Anti-inflammatory drugs reduce effectiveness of SSRI antidepressants

27 April 2011

Scientists at the Fisher Center for Alzheimer's Disease Research at The Rockefeller University, USA, led by Paul Greengard and Jennifer Warner-Schmidt, have shown that anti-inflammatory drugs, which include ibuprofen, aspirin and naproxen, reduce the effectiveness of the most widely used class of antidepressant medications, the selective serotonin reuptake inhibitors, or SSRIs, taken for depression and obsessive-compulsive disorder and anxiety disorders.

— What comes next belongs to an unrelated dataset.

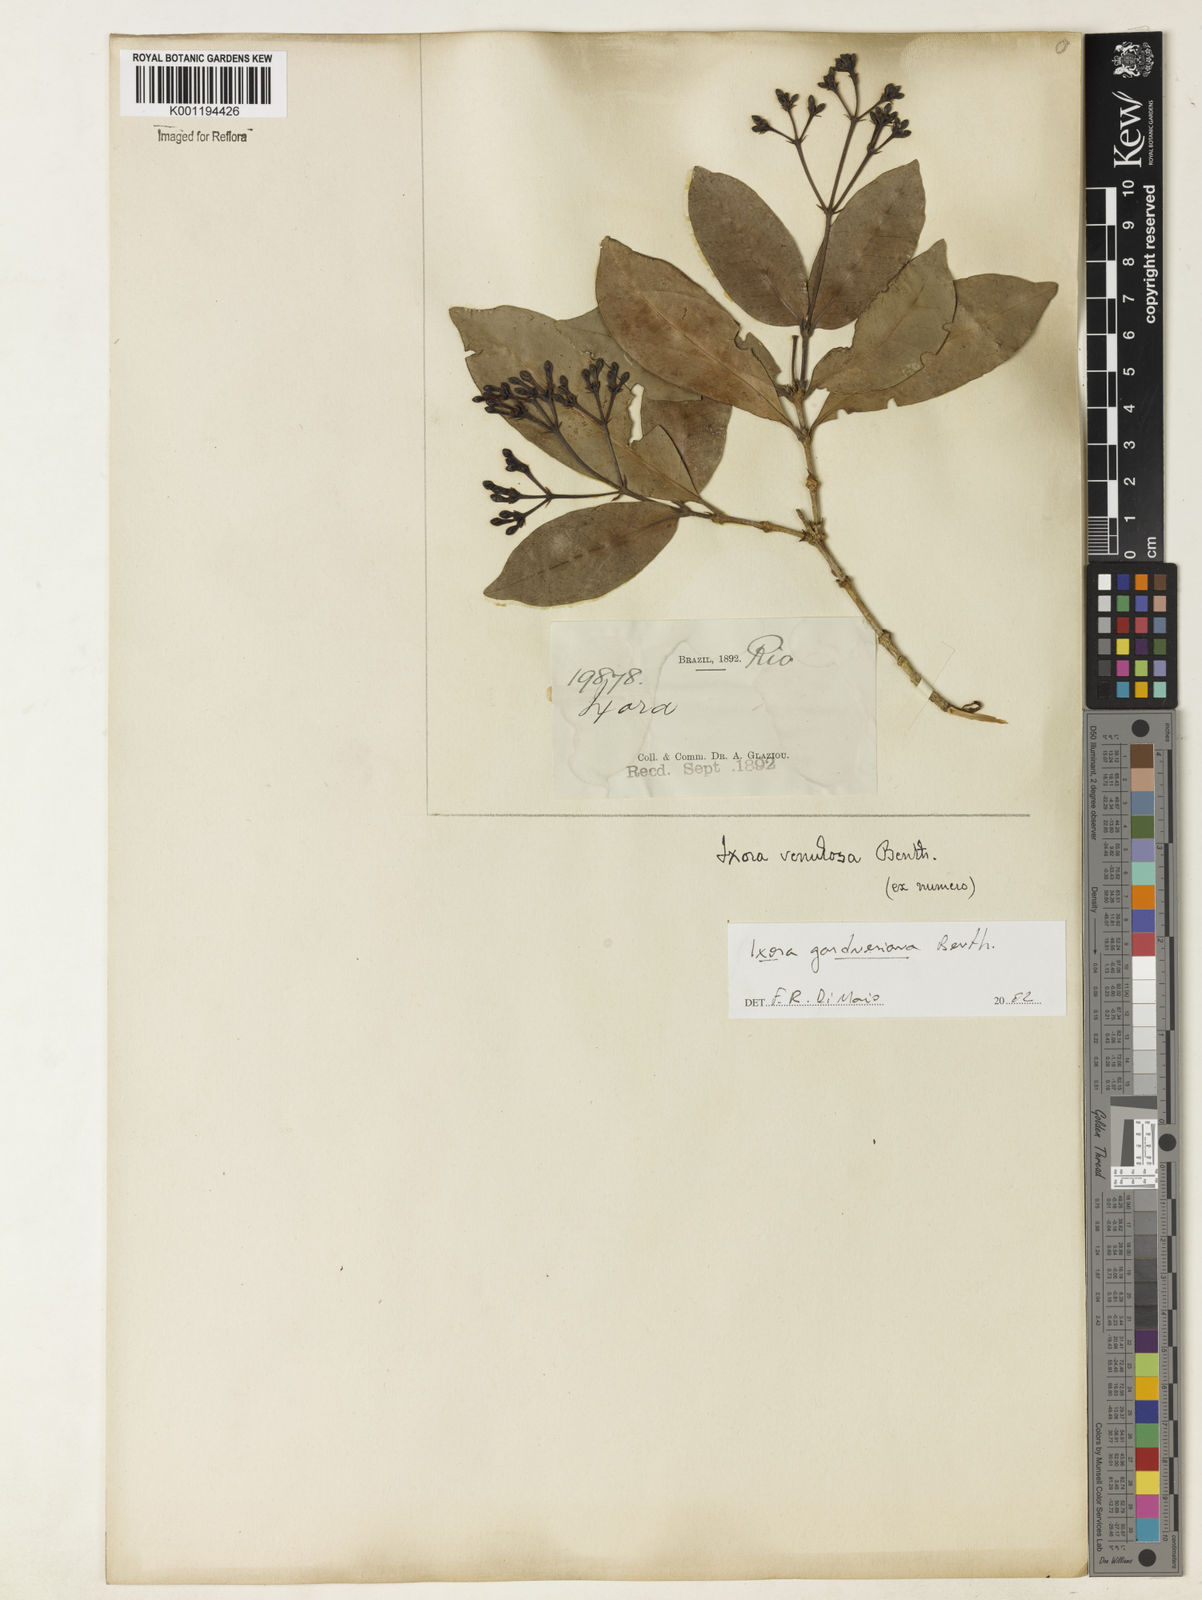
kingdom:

This surprising discovery, published on-line this week in the Proceedings of the National Academy of Sciences, may explain why so many depressed patients taking SSRIs do not respond to antidepressant treatment and suggests that this lack of effectiveness may be preventable. The study may be especially significant in the case of Alzheimer's disease. Such patients commonly suffer from depression and unless this can be treated successfully, the course of the illness is likely to be more severe. Depression in the elderly is also a risk factor for developing Alzheimer's disease and researchers have suggested that treating depression in the elderly might reduce the risk of developing the disease.

In the recent study, investigators treated mice with antidepressants in the presence or absence of anti-inflammatory drugs. They then examined how the mice behaved in tasks that are sensitive to antidepressant treatment. The behavioral responses to antidepressants were inhibited by anti-inflammatory/analgesic treatments.